What would make this more promising?

Literature systems become more promising if they can show high claim-level recall and precision against independently adjudicated full-text reviews, not only passage retrieval or answer quality. Stronger evidence would include prospective diligence studies where source maps from the system are compared with expert evidence reviews, with misses, contradicted claims, and abstract-only failures reported. Enterprise graph claims would also need reproducible provenance across publications, patents, trial registries, internal assays, and negative program decisions.

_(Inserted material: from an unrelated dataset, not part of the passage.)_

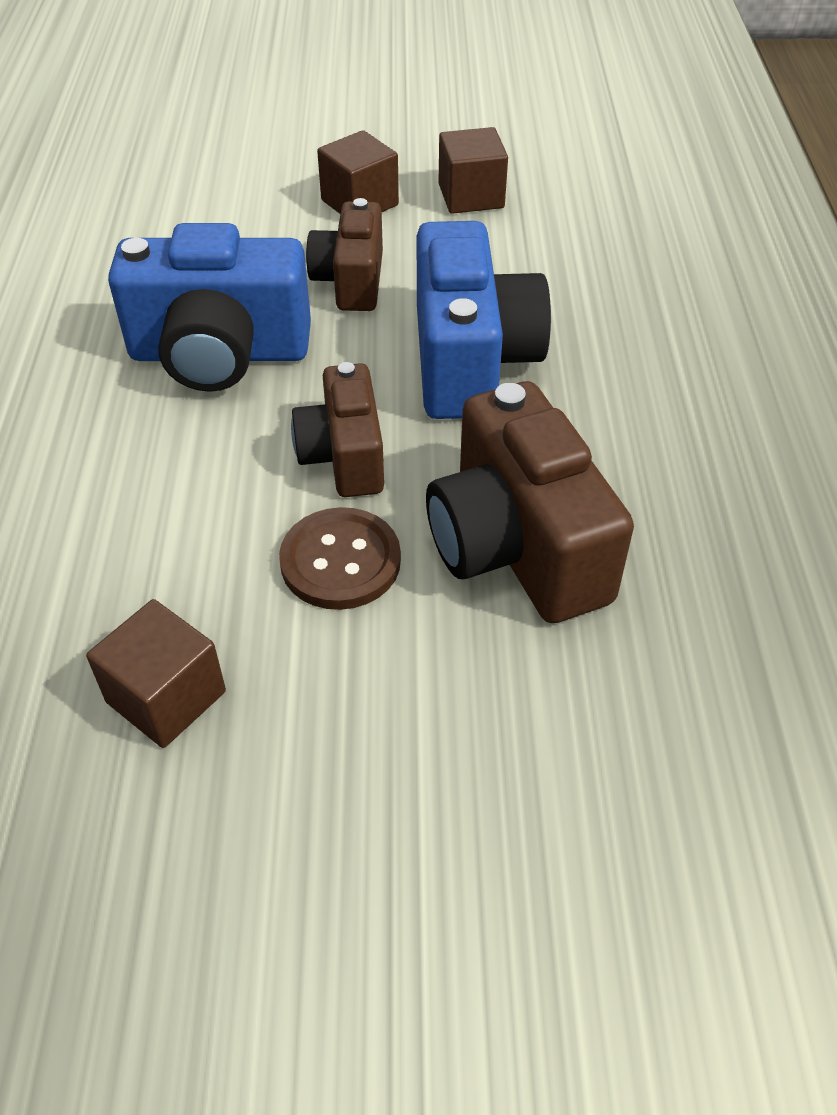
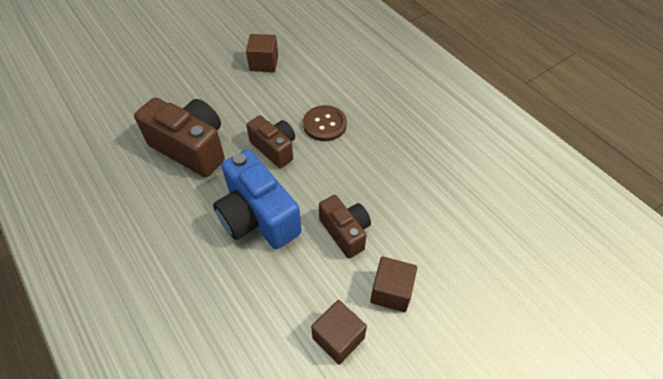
camera: 145 degrees right, 5 degrees up
(219, 354) = (360, 164): blue camera -> none
(340, 561) = (246, 115): brown button -> brown button (324, 124)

What should researchers, biotech teams, funders, and program leaders do with this?

Use literature tools as evidence triage, not final authority. For every high-stakes conclusion, keep a short evidence table with claim, source, source type, publication date, evidence level, and reviewer decision.

Separate graph edges by evidence type. A genetics edge, expression edge, text-mined co-mention, pathway membership, and clinical-trial mention should never collapse into one generic association score without a visible explanation.

Record the retrieval date and corpus boundary. A target-diligence search against PubMed alone answers a different question from a search across PubMed, patents, ClinicalTrials.gov, company filings, and internal reports.

Require a negative-evidence pass. Search for failed trials, terminated programs, contradicted mechanisms, weak animal models, assay-transfer failures, and biomarkers that did not replicate.

Treat vendor outputs as research artifacts. Exportable source lists, relation explanations, and audit logs matter more than a fluent answer.